The UAE, in 2022, has a population of 10.08 Million with immigrants constituting around 88.52% of the population (8.92 million immigrants) and the nationals only amount to 11.48% ( 1.16 million Emiratis).
Many Nigerians, young and old, through various social media platforms, have expressed keen interest to ‘japa’, a term that is usually used to mean they want to relocate out of the country. Some of those who want to migrate are either seeking educational or career opportunities. On the other hand, some are just eager to leave the country unsure of what the future holds in the country they’re relocating to.
My interactions with many of the immigrants (mostly Nigerian, Ugandan, Pakistani, and Indians) during my trip indicated that several of them came into the city for greener pasture, but what they met was a contrast to their expectations as the reality was far different than they had imagined, but would rather continue to ‘try their luck’ than return to their country home.
Some left the shores of their countries with no hope of work, arrive in the UAE as tourists, and ‘hustle’ for jobs either through individual search, referrals, or agencies. Some also left their countries because of the perception that ‘it can never be as bad as where I am coming from’.
One of the concerns for migrants in the UAE is the constant need to renew their visas because the application for a residence permit could be tedious.
Some renew their visas on a three-month basis because you’re expected to be a tourist.
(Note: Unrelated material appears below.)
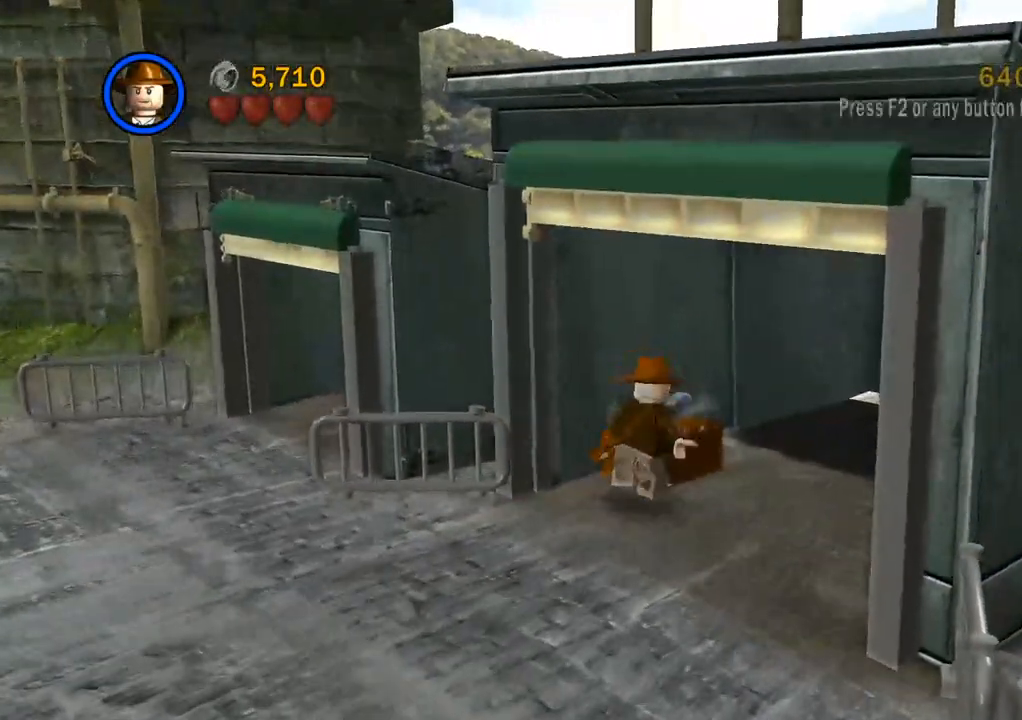
{"dt_ms": 500, "buttons": [], "left_stick": "down", "right_stick": "left", "events": [[500, "right_stick", "left"]]}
A Nigerian who chose to be anonymous shared that “I have been working here for almost two years, and I have to renew my visa every three months. The company I work for would not help me to get a work permit, it is my responsibility to ensure that I have a valid visa, and I do that every three months and this cost me a lot.”
Tonye Idris (pseudonym) seems to appear that luck has shined upon him as he currently holds a three-year resident permit. He remarked that “to get a work permit here, Na God o”.
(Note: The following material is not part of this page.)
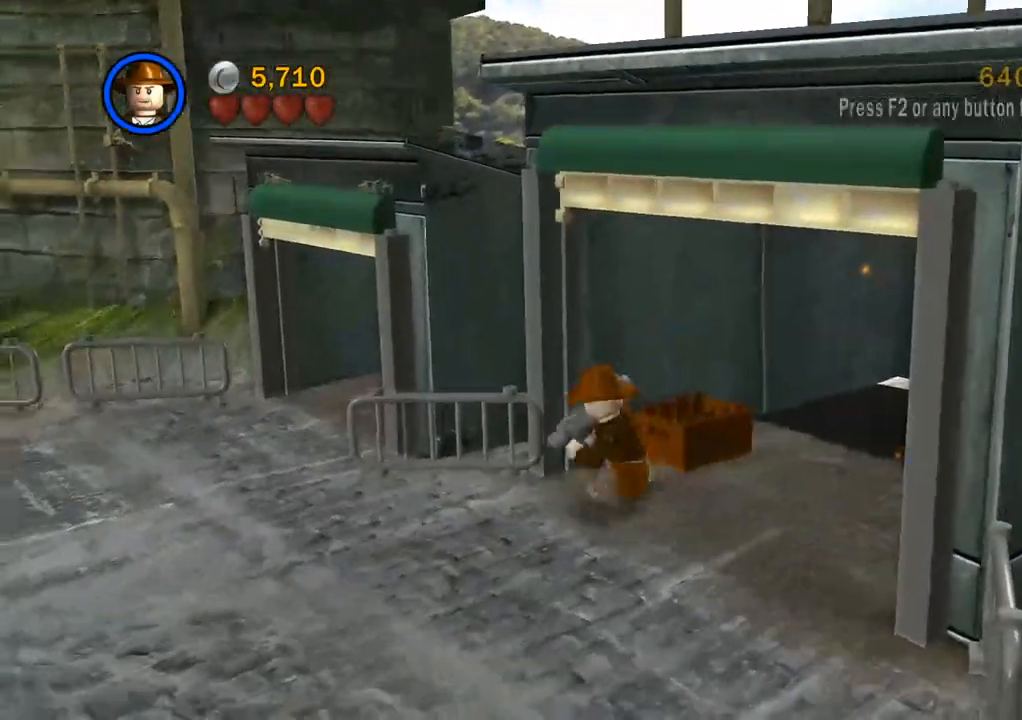
{"dt_ms": 500, "buttons": [], "left_stick": "down", "right_stick": "left", "events": []}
Idris explained that the cost of living in the UAE is high and anyone without a valid visa would be not be employed and life would be miserable for such a person, “that is the reason people apply for visa extension every three months if they do not have a work permit.”
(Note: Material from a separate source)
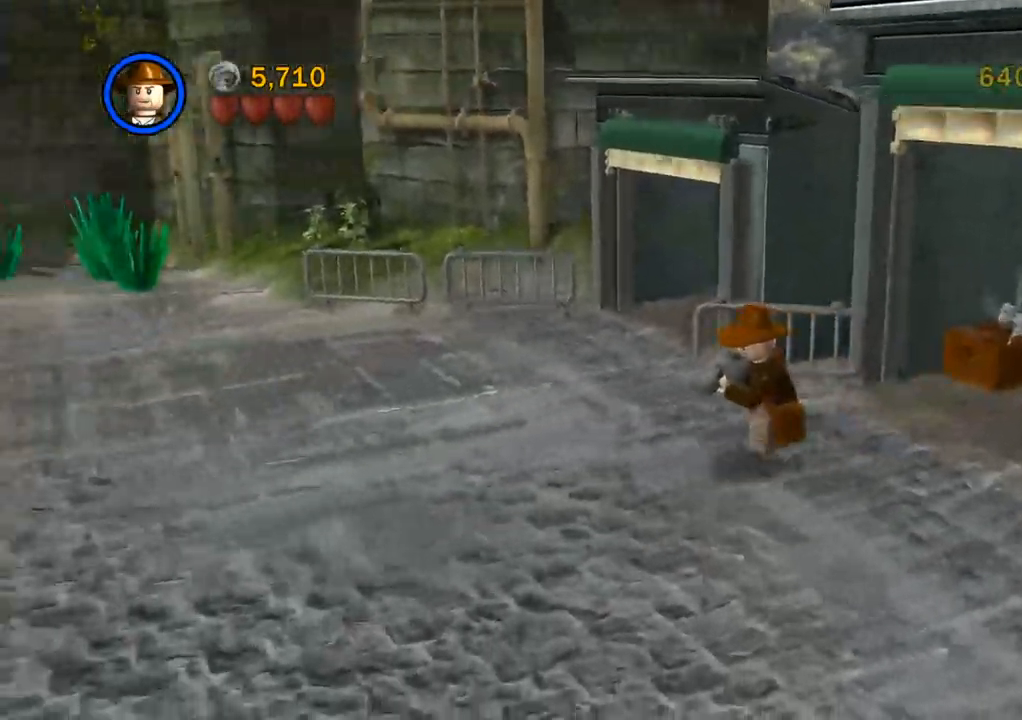
{"dt_ms": 500, "buttons": [], "left_stick": "down-left", "right_stick": "center", "events": [[500, "left_stick", "down-left"], [500, "right_stick", "center"]]}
However, many Nigerians who are currently in the UAE have expressed optimism that the recent visit of President Muhammadu Buhari to the new UAE president, Sheikh Mohamed bin Zayed Al Nahyan, might build diplomatic ties between both countries and possibly address the current challenges of work permit.
Speaking about the increase in migration over time, Migration Expert, Enitan Ibironke shared that, “migration is your right, however, if you must migrate, do it properly and after weighing all the options.”
I am back in Nigeria, with poor electricity, and some people still think I made the wrong decision to return, I do not blame anyone, but it is not as easy as you think, and as Ibironke mentioned, you can ‘japa’ once you’re sure of your plans and actions.